Dodd closing remarks, what a tool. I will go to my grave believing you, we did the right thing when you and Hank Paulson came to us and held the country hostage and we were stupid enough to believe you.
They let Ben talk about AIG they must want him out normally topics like this are never discussed. I think Ben is the fall guy in this play.
“Over on America’s Shittiest Website…”
Just the kind of high-class commentary we have come to expect here. Wow, way to raise the debate.
Would you have preferred,
“Over on America’s Dumbest Website…”?
Might’ve been a better choice?? Hmmm, choices choices, so tough sometimes.
They are all blowing bubbles out their asses.
You’re right. We have the situation where we need to build toward a sustainable future and a future worth building toward, and these guys are going to reflate wealth destroying bubbles until the money is gone.

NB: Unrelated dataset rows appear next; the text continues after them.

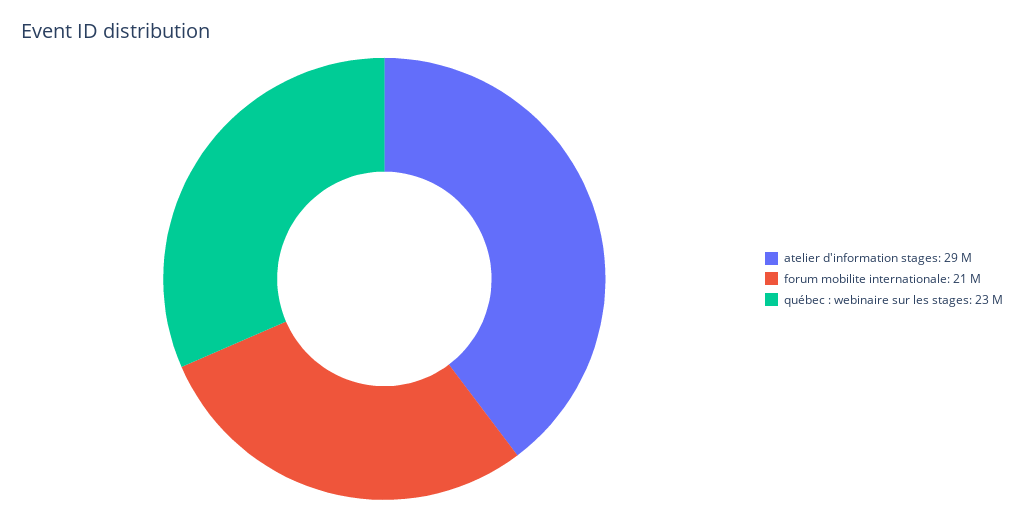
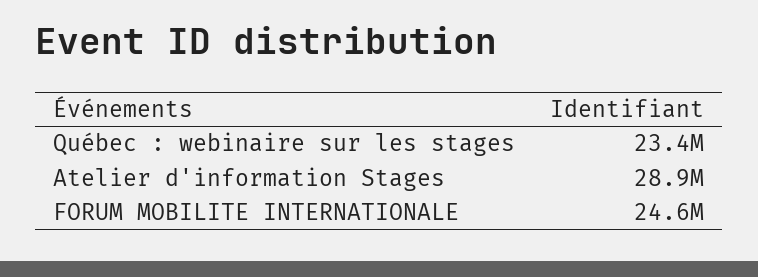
  {
    "atelier d'information stages": 28900000,
-   "forum mobilite internationale": 21000000,
+   "forum mobilite internationale": 24600000,
    "québec : webinaire sur les stages": 23400000
  }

Advice for california arsonists: After scorching thousands of acres make sure you’ll be seen dousing the fire. That done, you’ll be able to call Chriss Dodd to your defense.
Adjourned. Well that travesty of advise and consent is over.
well, all I can say is: if my grim and depressing views are the upside, optimistic case and Hugh’s armageddonish views are the downside, pessimistic case, I think we can all agree that we’re royally fracked.
Yep.
All this wonderful news (health care, ecomony, war, etc. etc. etc) led me to meet a new friend. His name is Jack Daniels. Perhaps you’d like an introduction?
unfortunately, I’ve never been much for the over-imbibement of state-of-mind-altering substances, so it looks like I’ll just have to grin and bear it… for the next couple of decades.
Hell yeah!
Eric Cantor is the world’s biggest a-hole, sellout and jerkwad. Appearing in that weird ginned up teabagger protest recently with that giant, huge photo of Dachau skeleton dead bodies behind him – it’s clear this louse knows no shame and never will. Nothing is too low for him to stoop to, and it’s obvious that he’d step or spit on his own mother, if it meant some money for him.
Also quite the unoriginal douchebag. Yeah: that’s right. Cut taxes for my super-duper gigarich sugar daddy lobbyists, so that I’ll get my kick-back. Yeah: that’s the ticket.
The Rethugs never have anything. They just have words that mean nothing.
Understood.
For me, I decided maybe altering my mind might be a valid option after lugging and carrying my 11th teevee (made even heavier by the bricks lodged on it’s insides) to the dump and then going to the store and buying another. This round trip got to be old, tiring, and expensive. So, now, instead of throwing bricks at my teevee, I hollar, cuss, bitch, grab a brick, then take a quick drink.
So far this teevee has outlasted the last five, so maybe it’ll work out.
Rolled up socks allow one to vent without actually destroying the TV.
Here we go again. More tax breaks for the Rich and Famous!!